Fragment-attested lost text transmitted through later chronographic witnesses.

Summary

Abydenus' Assyrian-Chaldaean historical writing is warranted as a lost text because later chronographic sources name Abydenus and preserve material attributed to him on Chaldaean and Babylonian kings, flood traditions, Babel material, and Near Eastern chronology. The work is not extant as an independent manuscript.

What is being inferred

The inferred object is the lost historical work or work-cluster behind the Abydenus fragments, not a surviving book. It is reconstructed from later source lists, excerpts, paraphrases, and fragment collections.

What is attested

Eusebius' Chronicle preserves Abydenus material and the Armenian source-list route names Abydenus as an author of books on Assyrians and Medes.
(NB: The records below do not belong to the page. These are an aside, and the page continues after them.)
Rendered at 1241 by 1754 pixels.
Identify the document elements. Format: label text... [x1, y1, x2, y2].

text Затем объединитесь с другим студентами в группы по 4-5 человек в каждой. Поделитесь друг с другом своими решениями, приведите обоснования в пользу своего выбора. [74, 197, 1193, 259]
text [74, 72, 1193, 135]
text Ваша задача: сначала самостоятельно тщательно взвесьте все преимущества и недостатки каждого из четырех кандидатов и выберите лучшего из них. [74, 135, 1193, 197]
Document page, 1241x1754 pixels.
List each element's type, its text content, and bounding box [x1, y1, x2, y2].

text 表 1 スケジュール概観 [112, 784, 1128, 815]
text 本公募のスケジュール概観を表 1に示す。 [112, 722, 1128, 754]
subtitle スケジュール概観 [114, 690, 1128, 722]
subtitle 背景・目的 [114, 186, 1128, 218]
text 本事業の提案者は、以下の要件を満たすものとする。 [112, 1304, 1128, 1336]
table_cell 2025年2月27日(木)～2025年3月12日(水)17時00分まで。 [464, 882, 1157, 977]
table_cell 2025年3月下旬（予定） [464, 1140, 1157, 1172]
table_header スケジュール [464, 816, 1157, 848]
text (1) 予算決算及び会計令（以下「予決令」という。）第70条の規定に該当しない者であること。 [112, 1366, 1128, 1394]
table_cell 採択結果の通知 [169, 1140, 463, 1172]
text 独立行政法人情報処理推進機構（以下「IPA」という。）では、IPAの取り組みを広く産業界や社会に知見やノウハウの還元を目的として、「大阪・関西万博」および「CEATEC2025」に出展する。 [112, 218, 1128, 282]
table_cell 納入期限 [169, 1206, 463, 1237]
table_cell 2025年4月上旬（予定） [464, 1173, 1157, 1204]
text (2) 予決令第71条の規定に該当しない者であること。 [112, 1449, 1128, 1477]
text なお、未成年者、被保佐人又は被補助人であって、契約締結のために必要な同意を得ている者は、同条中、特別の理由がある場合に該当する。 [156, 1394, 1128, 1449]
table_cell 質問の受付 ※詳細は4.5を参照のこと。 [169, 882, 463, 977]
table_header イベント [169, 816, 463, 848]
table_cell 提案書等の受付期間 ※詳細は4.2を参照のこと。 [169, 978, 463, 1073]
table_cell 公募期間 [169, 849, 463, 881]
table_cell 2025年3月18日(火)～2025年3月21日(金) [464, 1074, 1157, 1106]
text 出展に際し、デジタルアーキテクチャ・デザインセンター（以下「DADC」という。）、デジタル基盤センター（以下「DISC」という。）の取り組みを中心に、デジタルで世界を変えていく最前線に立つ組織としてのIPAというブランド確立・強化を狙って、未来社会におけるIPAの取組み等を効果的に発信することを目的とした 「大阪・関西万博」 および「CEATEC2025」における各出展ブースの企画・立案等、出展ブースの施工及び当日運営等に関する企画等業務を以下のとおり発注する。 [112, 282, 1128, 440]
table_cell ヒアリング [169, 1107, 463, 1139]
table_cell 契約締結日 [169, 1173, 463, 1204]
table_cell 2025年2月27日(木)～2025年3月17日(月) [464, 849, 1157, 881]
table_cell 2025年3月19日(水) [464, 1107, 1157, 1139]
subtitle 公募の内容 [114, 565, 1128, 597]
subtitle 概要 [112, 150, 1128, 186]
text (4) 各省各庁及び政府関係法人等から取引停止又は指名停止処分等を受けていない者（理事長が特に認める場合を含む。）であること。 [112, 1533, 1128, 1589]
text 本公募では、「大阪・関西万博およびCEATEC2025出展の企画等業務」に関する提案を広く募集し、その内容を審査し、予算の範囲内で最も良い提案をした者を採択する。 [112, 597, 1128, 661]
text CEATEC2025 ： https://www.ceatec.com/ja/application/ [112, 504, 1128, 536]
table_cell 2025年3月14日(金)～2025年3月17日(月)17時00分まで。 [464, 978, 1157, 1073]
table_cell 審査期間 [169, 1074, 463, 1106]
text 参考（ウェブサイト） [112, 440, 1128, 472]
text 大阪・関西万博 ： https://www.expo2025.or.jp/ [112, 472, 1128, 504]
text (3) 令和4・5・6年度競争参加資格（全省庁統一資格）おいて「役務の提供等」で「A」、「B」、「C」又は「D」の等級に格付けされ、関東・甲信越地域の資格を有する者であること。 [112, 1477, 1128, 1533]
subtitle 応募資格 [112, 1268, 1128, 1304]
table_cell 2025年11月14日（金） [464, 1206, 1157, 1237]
Smith's reference entry and older fragment collections summarize further transmission through Eusebius, Cyril, Syncellus, and related chronographic traditions.

Why infer this entity

The source-list and fragment surfaces point to a coherent lost historical-writing dossier rather than isolated anonymous notices. The named author, recurring Near Eastern chronological subject matter, and later reference tradition make a bounded lost-text draft warranted.

Evidence ledger

  • Eusebius' Chronicle transmission route provides the main mediated surface for Abydenus material.
  • The Attalus Abydenus section preserves attributed material on Chaldaean/Babylonian kings and flood traditions.
  • The Armenian source-list route names Abydenus as author of books on Assyrians and Medes.
  • Smith's DGRBM entry gives older reference control and names Eusebius, Cyril, and Syncellus as fragment witnesses.
  • Cory's Ancient Fragments preserves an older collected route for Abydenus-linked passages.

Counterarguments

The surviving material is mediated and may overlap with Berossus, Alexander Polyhistor, and Megasthenes traditions. Some passages could be paraphrased, displaced, or misassigned in chronographic transmission. The title and scope are therefore approximate.

Confidence scores

What would change the score

The score would rise with a critical edition alignment of all Abydenus fragments across Eusebius, Cyril, Syncellus, and Armenian witnesses. It would fall if specific passages now attributed to Abydenus were shown to be anonymous chronographic paraphrase or misassigned Berossian material.

Related lacunae

  • Menander of Ephesus' lost Tyrian history survives the same way: through quotation by a later author rather than by direct transmission.